In the wider society, restrictions on information and communication were retained and enlarged. The Burma Wireless Telegraphy Act 1933, creating an offence of possessing a telephone without permission, was supplemented in 1995 and 1996 to include fax machines and computer modems. The censorship system established by the Printers and Publishers Registration Law 1962 also grew.
117
For years, two state-run television channels and state-controlled newspapers regurgitated propaganda from the Office of Strategic Studies, and private-sector journalism was censored through the Press Scrutiny and Registration Division of the Ministry of Home Affairs. More than 100 weekly journals and news magazines operating at the end of the period were required to submit all copy one week before publication, and could lose articles or entire issues. One third of a magazine’s content was often removed.
118
Non-state titles could also be required to carry stories written by or for the regime, frequently recycled from government outlets. In a 24-page issue, they would typically fill a page or two. Books were subject to censorship of the final published version.
119
Completed films were checked by the Film Censorship Board under the Ministry of Information. Videos were vetted by the Video Censorship Board. In 2006, Reporters Without Borders noted an enhancement of telephone tapping capacity, three-year prison terms for two photo-journalists who took unauthorized pictures of Nay Pyi Taw, and 19-year sentences for two young people who distributed poems supporting the NLD.
120
In 2010, it stated that special police had tried to hunt down clandestine reporters, that collapse of a pagoda near Yangon could not be disclosed because Than Shwe’s wife had been involved in its dedication, and that gross intimidation of journalists was widespread. Its evaluation was damning: “Burma is a paradise for censors.”
121

While Myanmar under military rule was wrapped in a thick blanket of control, chinks of light were still able to penetrate. Despite strict censorship, literature, music and art remained vibrant and even political in major cities.
122
From outside, radio was a potent means of disseminating information. International broadcasts could be picked up on short wave, and BBC Burmese, Voice of America, Radio Free Asia (based in Washington, DC) and Democratic Voice of Burma (based in Oslo) all beamed into the country.
123
A staple of Aung San Suu Kyi’s daily routine under house arrest was listening to these stations. Satellite television was increasingly accessible and popular, notably during major global events such as the 2010 football World Cup in South Africa and military action against Libya in 2011.
124
Although websites were heavily censored and owners of internet cafes were required to supply the authorities with regular snapshots of on-screen activity, many users were able to circumvent regime firewalls through proxy servers, and most owners declined to drive away business by submitting full reports.
125
By the end of the SPDC years, young people even in small urban centers of 20–30,000 people could find internet cafes and were allowed to access Gmail accounts and Facebook pages alongside Myanmar-language chat rooms and sites.
126
Thus, despite harsh junta clampdowns, news of the 2007 fuel price protests and saffron uprising were soon transmitted out of the country by citizen-reporters operating in big cities. News bulletins plus global commentary were then broadcast back in through short-wave radio services informing the population about censored items. Certainly technological advance associated with the internet was no more of a panacea in fighting this dictatorship than in opposing any other.
127
In April 2011 Freedom House reported on extensive internet control in Myanmar, finding only Iran less constrained.
128
Nevertheless, information was able to flow somewhat more freely than state leaders would have liked.
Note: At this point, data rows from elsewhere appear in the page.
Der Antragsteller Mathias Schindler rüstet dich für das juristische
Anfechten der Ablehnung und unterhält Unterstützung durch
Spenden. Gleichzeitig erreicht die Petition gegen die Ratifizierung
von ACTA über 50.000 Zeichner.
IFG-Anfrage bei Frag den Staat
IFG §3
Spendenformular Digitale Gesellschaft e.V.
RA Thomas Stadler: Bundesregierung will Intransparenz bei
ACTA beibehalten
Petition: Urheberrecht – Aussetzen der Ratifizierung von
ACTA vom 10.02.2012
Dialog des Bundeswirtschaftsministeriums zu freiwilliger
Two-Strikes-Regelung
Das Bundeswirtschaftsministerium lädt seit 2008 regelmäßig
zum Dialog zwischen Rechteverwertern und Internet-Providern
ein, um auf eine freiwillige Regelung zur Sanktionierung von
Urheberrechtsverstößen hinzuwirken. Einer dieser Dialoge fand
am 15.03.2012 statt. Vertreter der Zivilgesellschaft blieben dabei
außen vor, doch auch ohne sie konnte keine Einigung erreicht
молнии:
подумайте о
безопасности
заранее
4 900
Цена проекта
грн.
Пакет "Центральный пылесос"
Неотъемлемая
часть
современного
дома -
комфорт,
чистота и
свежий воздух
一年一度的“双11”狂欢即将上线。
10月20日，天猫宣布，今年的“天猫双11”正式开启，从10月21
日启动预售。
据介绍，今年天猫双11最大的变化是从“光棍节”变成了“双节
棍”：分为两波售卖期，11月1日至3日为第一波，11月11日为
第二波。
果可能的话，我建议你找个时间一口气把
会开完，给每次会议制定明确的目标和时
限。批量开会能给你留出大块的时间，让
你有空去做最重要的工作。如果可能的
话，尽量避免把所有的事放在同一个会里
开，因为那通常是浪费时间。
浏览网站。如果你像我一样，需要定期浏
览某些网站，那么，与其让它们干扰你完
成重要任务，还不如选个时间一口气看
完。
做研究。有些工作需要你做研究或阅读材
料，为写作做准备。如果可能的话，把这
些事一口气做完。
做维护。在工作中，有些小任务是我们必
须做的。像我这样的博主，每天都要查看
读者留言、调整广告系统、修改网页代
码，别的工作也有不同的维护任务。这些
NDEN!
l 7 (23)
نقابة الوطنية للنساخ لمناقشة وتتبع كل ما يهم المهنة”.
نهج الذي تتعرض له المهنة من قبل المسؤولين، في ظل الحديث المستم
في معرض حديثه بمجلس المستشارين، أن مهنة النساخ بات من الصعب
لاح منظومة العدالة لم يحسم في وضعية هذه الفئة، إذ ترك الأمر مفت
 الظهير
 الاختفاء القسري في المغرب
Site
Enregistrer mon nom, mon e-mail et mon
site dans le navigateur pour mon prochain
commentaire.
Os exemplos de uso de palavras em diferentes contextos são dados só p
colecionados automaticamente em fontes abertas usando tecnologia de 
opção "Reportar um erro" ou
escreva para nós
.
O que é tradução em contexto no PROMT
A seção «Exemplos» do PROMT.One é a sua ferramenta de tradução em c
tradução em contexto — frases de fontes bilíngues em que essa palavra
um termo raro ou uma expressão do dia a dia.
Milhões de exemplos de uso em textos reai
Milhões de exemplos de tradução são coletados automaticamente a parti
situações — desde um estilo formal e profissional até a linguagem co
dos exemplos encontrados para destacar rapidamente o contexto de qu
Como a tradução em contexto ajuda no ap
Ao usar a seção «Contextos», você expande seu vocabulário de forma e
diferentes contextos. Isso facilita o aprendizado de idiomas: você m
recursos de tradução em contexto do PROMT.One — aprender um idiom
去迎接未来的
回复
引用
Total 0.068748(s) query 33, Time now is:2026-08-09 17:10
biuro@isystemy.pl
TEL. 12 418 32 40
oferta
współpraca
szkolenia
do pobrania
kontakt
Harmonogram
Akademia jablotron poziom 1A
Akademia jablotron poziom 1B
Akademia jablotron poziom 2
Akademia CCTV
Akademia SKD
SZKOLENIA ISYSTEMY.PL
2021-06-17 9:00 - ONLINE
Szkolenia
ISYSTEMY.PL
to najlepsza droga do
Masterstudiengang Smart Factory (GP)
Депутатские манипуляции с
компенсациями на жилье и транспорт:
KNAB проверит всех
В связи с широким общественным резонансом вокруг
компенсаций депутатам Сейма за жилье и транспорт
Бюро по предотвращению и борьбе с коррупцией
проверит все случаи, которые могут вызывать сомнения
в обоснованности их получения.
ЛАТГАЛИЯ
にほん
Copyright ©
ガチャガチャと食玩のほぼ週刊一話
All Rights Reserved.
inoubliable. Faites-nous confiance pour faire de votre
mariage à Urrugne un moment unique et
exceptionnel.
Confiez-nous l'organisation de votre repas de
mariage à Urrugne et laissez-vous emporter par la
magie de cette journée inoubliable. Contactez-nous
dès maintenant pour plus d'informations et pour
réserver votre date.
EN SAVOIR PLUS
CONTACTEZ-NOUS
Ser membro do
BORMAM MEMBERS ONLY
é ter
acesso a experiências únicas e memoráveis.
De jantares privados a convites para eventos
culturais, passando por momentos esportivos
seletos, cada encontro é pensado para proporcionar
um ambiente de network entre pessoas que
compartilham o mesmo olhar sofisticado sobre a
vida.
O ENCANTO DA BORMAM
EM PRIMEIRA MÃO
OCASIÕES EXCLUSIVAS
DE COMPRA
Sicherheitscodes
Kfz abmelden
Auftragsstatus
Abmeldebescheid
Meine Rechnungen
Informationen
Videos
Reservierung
In civil society, countervailing power was for many years systematically extinguished.
129
In 1997, Steinberg wrote that “Since 1962, the military has destroyed civil society in Burma.”
130
By and large the claim was valid, as state bodies ruthlessly dominated civil space. However, since then there has been a renaissance. Although the International Crisis Group argued in 2001 that civil society was “at its weakest state in decades,” a small but steady growth was already disproving the claim.
131
When in 2006 an activist group held that the country was “devoid of a civil society,” with only the USDA and parallel state bodies able to “mobilize the masses” and “carry out carefully scripted functions,” it was wide of the mark.
132
In 2004, South had already pointed to a tentative revival.
133
In 2006, Karl Dorning, Brian Heidel and David Tegenfeldt, all in-country INGO workers, published separate analyses of local civil society.
134
Dorning noted that 62 local NGOs had a Yangon office, with 17 created in the 1990s and the rest in the 2000s. Others operated elsewhere. He reported more than 200,000 community-based organizations, though many would have been very local indeed and some may have existed in name only. Nevertheless, in 2007 Kyaw Yin Hlaing’s evaluation was that while bodies deemed subversive would not be permitted, “Myanmar does have somewhat vibrant civic and social organizations.”
135

A step change in civic development then took place in the wake of Cyclone Nargis.
136
Sweeping through the Ayeyawady Delta and up toward Yangon on May 2–3, 2008, Nargis was a category 4 cyclone that devastated towns and villages with a wave surge of up to 3.5 meters, rapidly becoming the worst natural disaster in the country’s recorded history. In its path, about 450,000 homes were totally destroyed, 197,000 partially damaged, 126,000 slightly damaged, and only 16,000 untouched.
137
As news of the tragedy seeped out, humanitarian agencies and governments around the world mobilized to act. However, the junta’s response in the critical early days and weeks was to look first to its own security needs, and only second to human needs. While the full consequence will never be known, it is certain that some of at least 138,000 deaths resulted from constraints imposed on relief efforts.
138
Furthermore, while a May 22–23 visit by UN Secretary-General Ban Ki-moon afforded some relaxation of the lockdown placed on the delta, the junta was always wary of domestic and foreign action.
139
Indeed, some political prisoners were convicted for Nargis humanitarian work. Most famous is Zarganar, a comedian who sometimes poked fun at the regime and publicly criticized the blocking of Nargis aid. He was jailed for 59 years in November 2008, and had his term revised to 35 years in February 2009.